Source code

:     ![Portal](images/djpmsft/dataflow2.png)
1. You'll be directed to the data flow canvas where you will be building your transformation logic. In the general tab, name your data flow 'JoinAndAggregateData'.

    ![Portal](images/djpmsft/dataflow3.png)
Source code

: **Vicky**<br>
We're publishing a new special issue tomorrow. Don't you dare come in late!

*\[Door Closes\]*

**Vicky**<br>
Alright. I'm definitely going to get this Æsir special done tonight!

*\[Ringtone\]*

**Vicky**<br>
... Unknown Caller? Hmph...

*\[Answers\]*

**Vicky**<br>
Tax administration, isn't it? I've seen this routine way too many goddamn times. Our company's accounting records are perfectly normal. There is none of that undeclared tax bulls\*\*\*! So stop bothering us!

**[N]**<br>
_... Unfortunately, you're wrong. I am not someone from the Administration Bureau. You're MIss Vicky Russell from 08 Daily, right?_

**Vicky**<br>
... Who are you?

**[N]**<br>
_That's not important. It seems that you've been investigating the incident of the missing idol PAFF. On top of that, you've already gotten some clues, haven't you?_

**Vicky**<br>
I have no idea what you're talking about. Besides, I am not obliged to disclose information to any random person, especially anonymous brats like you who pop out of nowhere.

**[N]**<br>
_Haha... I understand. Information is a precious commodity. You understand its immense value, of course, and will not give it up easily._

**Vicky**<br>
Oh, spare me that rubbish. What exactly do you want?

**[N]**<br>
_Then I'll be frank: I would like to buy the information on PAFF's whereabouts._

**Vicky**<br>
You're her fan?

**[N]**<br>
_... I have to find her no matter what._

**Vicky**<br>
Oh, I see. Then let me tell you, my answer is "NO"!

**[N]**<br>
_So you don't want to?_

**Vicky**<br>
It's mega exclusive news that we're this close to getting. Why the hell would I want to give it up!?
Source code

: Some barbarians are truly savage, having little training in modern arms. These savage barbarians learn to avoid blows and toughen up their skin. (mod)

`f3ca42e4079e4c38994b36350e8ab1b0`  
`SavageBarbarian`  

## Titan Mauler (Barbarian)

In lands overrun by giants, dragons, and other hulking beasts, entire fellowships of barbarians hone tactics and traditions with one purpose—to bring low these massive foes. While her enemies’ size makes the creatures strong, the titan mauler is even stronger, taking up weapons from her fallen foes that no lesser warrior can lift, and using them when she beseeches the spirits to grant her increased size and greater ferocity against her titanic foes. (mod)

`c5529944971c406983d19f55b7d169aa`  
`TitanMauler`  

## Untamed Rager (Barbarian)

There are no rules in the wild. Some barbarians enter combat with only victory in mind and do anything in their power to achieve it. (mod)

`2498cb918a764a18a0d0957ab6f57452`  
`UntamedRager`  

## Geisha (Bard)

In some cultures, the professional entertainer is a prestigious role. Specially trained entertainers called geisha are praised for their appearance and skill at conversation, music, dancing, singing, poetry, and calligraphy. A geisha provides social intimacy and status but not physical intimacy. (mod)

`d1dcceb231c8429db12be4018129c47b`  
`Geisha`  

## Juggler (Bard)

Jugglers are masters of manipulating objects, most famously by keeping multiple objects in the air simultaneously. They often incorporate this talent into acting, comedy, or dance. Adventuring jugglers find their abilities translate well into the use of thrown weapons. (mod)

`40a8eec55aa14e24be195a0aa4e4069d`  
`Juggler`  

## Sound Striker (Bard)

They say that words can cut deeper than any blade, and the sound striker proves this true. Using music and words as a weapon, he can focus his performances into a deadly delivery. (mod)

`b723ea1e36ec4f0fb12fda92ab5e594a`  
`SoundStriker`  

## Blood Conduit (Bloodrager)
= = = =
◆ **ASSIGNMENT**: What you return must be the lines above that run from the line with "1. You'll be" to the line with "Who are you?", inclusive, each copied exactly.

◆ **ANSWER SPACE**:
1. You'll be directed to the data flow canvas where you will be building your transformation logic. In the general tab, name your data flow 'JoinAndAggregateData'.

    ![Portal](images/djpmsft/dataflow3.png)
Source code

: **Vicky**<br>
We're publishing a new special issue tomorrow. Don't you dare come in late!

*\[Door Closes\]*

**Vicky**<br>
Alright. I'm definitely going to get this Æsir special done tonight!

*\[Ringtone\]*

**Vicky**<br>
... Unknown Caller? Hmph...

*\[Answers\]*

**Vicky**<br>
Tax administration, isn't it? I've seen this routine way too many goddamn times. Our company's accounting records are perfectly normal. There is none of that undeclared tax bulls\*\*\*! So stop bothering us!

**[N]**<br>
_... Unfortunately, you're wrong. I am not someone from the Administration Bureau. You're MIss Vicky Russell from 08 Daily, right?_

**Vicky**<br>
... Who are you?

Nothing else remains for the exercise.